Can
Future Days
Produit par
1- Future Days / 2- Spray / 3- Moonshake / 4- Bel Air
Si ce n’est un âge d’or, Future Days referme, en 1973, une période importante pour Can, figure incontournable du Krautrock basée à Cologne. En effet, il s’agit du dernier album sur lequel officie le chanteur japonais Damo Suzuki, voix emblématique de la formation sur la trilogie commencée avec Tago Mago et Ege Bamyasi, auxquels il faudrait ajouter Soundtracks, compilation de B.O. parue en 1970. Poussé (et converti) par sa femme témoin de Jéhovah, Suzuki abandonne un temps le rock après l’enregistrement de Future Days alors même que Can était au sommet de sa gloire, parcourant glorieusement l’Europe, de l’Angleterre à la France (que le groupe visite à deux reprises en 1973, avant et après l’enregistrement de cet opus).
Dans cette série, Future Days marque une progression, une évolution dans l’esthétique de Can. Tago Mago déployait un psychédélisme jazzy qui laissait une large place à l’improvisation, Ege Bamyasi était plus structuré (même dans ses passages expérimentaux), varié et relativement accessible. Future Days renoue avec les longues plages planantes de Tago Mago mais sa perspective minimalistes et ses structures répétitives l’éloignent des divagations bavardes de son prédécesseur.
En effet, l’album est une longue fresque atmosphérique divisée en quatre parties, une œuvre propice à la méditation dotée d’une esthétique qu’on pourrait qualifier d’ambient avant l’heure. Mis à part le court "Moonshake", aussi bref que zappaien où s’affirme un chant beaucoup plus appliqué qu’à l’habitude, les trois autres pistes sont très longues, répétitives, planantes, jouant sur l’atmosphère générale plutôt que sur une quelconque mélodie.

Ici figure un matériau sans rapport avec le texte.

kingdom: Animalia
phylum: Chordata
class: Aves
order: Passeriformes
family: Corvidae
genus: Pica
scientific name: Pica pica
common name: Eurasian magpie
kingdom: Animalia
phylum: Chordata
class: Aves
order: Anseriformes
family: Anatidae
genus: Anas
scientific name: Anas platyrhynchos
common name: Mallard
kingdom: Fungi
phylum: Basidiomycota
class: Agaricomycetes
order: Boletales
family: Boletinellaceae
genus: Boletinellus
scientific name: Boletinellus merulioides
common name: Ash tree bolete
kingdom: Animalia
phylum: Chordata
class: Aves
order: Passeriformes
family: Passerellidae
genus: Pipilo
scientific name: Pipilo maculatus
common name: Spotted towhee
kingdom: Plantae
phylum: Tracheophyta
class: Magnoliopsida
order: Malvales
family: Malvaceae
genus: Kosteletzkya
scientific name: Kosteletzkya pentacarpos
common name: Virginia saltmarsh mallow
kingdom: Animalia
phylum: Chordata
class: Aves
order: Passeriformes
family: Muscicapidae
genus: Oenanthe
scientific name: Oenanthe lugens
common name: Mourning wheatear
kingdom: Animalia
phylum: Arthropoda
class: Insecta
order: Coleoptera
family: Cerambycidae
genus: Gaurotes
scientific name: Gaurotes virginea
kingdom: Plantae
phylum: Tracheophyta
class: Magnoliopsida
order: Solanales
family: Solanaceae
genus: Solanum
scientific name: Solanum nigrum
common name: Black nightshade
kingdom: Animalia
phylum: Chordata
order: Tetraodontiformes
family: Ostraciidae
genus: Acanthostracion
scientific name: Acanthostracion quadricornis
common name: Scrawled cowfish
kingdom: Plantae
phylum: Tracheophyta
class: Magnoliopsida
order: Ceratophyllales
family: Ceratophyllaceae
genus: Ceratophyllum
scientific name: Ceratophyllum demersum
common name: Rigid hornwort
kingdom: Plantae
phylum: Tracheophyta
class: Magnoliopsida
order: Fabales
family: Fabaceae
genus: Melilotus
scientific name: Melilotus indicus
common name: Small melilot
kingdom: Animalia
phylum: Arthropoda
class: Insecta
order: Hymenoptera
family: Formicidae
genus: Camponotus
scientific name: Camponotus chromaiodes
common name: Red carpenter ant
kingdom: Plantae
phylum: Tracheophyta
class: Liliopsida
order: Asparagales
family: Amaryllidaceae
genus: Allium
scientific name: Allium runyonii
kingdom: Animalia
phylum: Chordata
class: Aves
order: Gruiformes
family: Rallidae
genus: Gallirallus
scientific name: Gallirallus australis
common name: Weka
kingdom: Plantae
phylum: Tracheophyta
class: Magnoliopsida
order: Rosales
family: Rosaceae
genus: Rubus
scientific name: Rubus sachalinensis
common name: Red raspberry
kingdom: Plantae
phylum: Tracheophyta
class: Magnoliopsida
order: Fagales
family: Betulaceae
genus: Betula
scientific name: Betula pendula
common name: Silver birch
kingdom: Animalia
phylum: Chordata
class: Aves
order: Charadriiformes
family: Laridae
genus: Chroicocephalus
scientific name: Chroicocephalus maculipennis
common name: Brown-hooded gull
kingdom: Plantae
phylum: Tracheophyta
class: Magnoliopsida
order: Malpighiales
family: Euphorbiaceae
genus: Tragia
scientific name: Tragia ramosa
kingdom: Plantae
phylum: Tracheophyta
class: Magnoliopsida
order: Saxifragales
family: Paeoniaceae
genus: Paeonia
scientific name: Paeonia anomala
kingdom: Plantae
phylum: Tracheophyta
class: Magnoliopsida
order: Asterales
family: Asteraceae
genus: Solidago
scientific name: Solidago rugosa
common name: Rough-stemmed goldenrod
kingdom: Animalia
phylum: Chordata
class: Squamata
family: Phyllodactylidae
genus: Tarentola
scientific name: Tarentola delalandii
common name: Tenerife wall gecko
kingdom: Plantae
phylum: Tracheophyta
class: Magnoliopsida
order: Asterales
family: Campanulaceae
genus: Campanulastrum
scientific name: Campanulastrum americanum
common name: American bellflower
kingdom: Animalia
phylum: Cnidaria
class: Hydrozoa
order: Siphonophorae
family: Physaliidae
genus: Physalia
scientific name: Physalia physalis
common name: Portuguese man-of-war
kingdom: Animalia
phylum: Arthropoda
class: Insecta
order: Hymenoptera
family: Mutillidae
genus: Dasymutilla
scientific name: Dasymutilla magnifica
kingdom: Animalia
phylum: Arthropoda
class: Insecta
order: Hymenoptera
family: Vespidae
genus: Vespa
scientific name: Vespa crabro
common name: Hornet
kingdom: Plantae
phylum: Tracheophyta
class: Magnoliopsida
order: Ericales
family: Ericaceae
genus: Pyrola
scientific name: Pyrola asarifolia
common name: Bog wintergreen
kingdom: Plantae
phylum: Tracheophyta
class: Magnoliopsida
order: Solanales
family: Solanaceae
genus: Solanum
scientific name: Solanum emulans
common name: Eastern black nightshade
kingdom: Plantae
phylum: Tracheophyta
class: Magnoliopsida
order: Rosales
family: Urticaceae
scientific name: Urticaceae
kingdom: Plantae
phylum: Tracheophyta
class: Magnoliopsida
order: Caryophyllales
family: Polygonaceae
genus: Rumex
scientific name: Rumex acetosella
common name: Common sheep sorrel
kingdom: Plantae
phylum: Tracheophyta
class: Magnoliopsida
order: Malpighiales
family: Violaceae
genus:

Ainsi, la brise et l’eau évoquées par "Future Days", entre autres expériences bruitistes, glissent vers un rythme caribéen bercé de percussions et de petits traits de guitare lancinants. Novateur dans ses métissages, "Spray" hybride des aspérités bluesy (à la basse), funk (à la guitare), des claviers cinématographiques (entre films d’action et d’horreur) et dissonants. Occupant toute une face (et vingt minutes), "Bel Air" s’ouvre sur une pompe et des nappes hypnotiques, puis dans un long crescendo, le titre laisse arriver plusieurs variations qui se mettent progressivement en place, menées par les claviers ou la guitare et portées par un jeu de batterie exceptionnel. La grande qualité de l’opus, régulièrement soulevée, est le traitement sonore qui permet de s’évader dans les mondes musicaux inventés par le groupe.
Considérant ces trois albums studio comme un tout cohérent, on peut avoir le sentiment qu’une boucle s’est bouclée avec Future Days et que pour le Can période Damo Suzuki, l’essentiel avait été dit. Au sein de cette trilogie, cet opus apparaît comme une synthèse et un aboutissement, plus monolithique que le varié Ege Bamyasi et plus structuré que Tago Mago. C’est en ce sens, une pièce majeure du Krautrock dont la postérité n’est plus à démontrer : King Buffalo par exemple, a dû prendre des notes en l’écoutant.
À écouter : "Spray", "Moonshake"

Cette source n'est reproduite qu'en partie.